WallCann quickly became super affiliates, as our multi-brand, multi program comparison approach had high conversion rates and therefore made more sales and money. By 2004 many USA affiliates had switched to the comparison approach, many under our 2nd tier apprenticeship. The top programs found that they actually sold more product via WallCann’s affiliate model than the exclusive advertiser brand approach. The knowledge age prosumers shunned advertising and appreciated independent “advocacy”.
In addition WallCann was in an ideal position to help advise our better program managers on what they needed to do to lift their performance and their “star” ratings by category, to achieve a better position on our websites. In return we negotiated higher sales tiered commissions, which are still in place.
The distinction WallCann makes is that an advocate is a self-starter, with research, marketing and content writing capability. The good advocate can develop unique content which can be disseminated via verbal, print, blogs, forums, tweets and all forms of social media such as Tertiary education, Schools, Linkedin or facebook, clubs, sport associations, NGO’s, charities etc.
An affiliate focuses on the use of technology to push advertise. Advocates use some advertising, but they mostly evince a sale by telling the story. I.e. affiliates predominantly advertise with push strategies while advocates focus on value add and pull strategies.This is a most important distinction and it is the starting point that enables WallCann to help organisations move from donation reliance to self sufficiency as advocates.

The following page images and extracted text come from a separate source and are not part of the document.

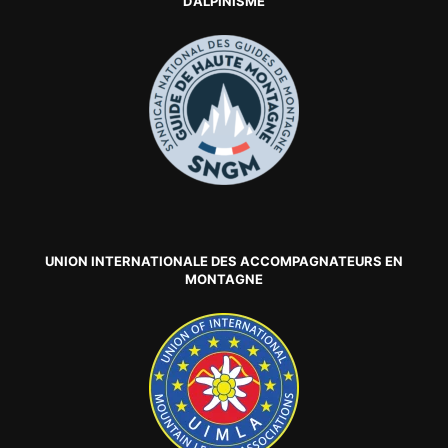
D’ALPINISME
UNION INTERNATIONALE DES ACCOMPAGNATEURS EN
MONTAGNE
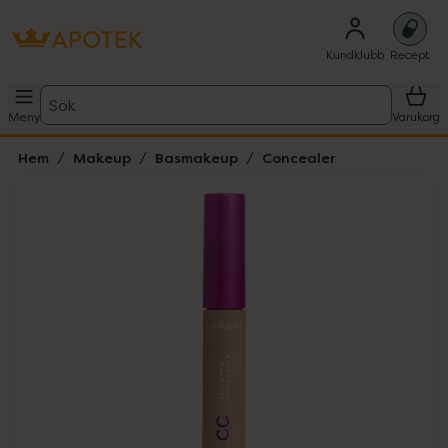
Kundklubb
Recept
Sök
Meny
Varukorg
Hem
Makeup
Basmakeup
Concealer
Hoppa över Lista
Lista: . Innehåller 1 objekt.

This has opened opportunities for educators like TAFE to draw student enrolments via involvement into practical high worth programs. IE Solar Spirit Car World Challenge and thereby increasing enrolment for their courses.
It is the rapid learning curve in the world’s most advanced online market that placed WallCann well ahead of Australian online advocacy platforms. A position WallCann has maintained by investing in writing programs and building an integrated multi supplier, multi-channel distribution and marketing service platform. (70% of our revenue over the past 5 years was reinvested into WallCann's R&D marketing logistics platform. At present the WCR profit centres (online shops) are the only visible part of WallCann.

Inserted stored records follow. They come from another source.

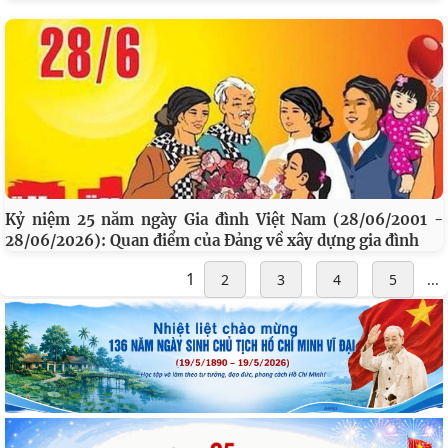
Kỷ niệm 25 năm ngày Gia đình Việt Nam (28/06/2001 -
28/06/2026): Quan điểm của Đảng về xây dựng gia đình
1
2
3
4
5
...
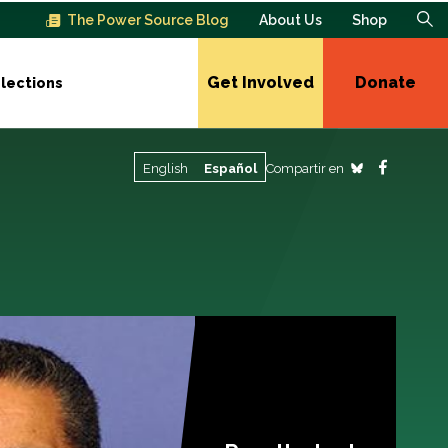
The Power Source Blog
About Us
Shop
Get Involved
Donate
lections
Compartir en
English
Español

Over the past decade a seismic market shift has occurred. The new prosumer is emerging. Manufacturers and distributors aware of the significance are adapting from advertising to the consumer, to providing the ‘experiential” marketing for the prosumer. People are no longer content as passive buyers of mass produced goods. The advanced economies are rapidly shifting to mass customisation with savvy prosumers leading the charge. Few of the old affiliate programs with the old retail approach can survive without change.
In 2005 WallCann launched the massively successful Australian home Loan Club online, with advocates extolling the virtues and comparing the service and value of home loan brokers versus the banks. Over 10,000 written enquiry applications were obtained online over a 2 year period. In addition the thousands of telephone enquiries generated by the online marketing, which we never accurately recorded. Enquiries were converted by brokers into loan settlements with many of these new customers becoming advocates of the fast convenient high quality service.
![]()
In 2006 WallCann launched into electronic and medical product sales in Australia. Mid 2008 WallCann created 2 new brands 8Zed and JinniMD from concept to launch. Both brands have taken off in very competitive markets. Recently, WallCann has acquired significant manufacturing clients and is using the unique marketing and logistics platform to build brands such as Redarc, Blackwoods, 8zed, NationwideFinace Australia, SelfServe USA, Jinni Taiwan, ZBE China and YuXin China.
The future world of social commerce will feature Prosumers demanding unbiased research, gathered from comparison feedback from Advocates. This will palce a question mark over the prevalence of advertising. Call centres and push selling will b replaced by call service centres, providing information rather than a sales pitch. Experiential marketing via trusted advocacy will dominate.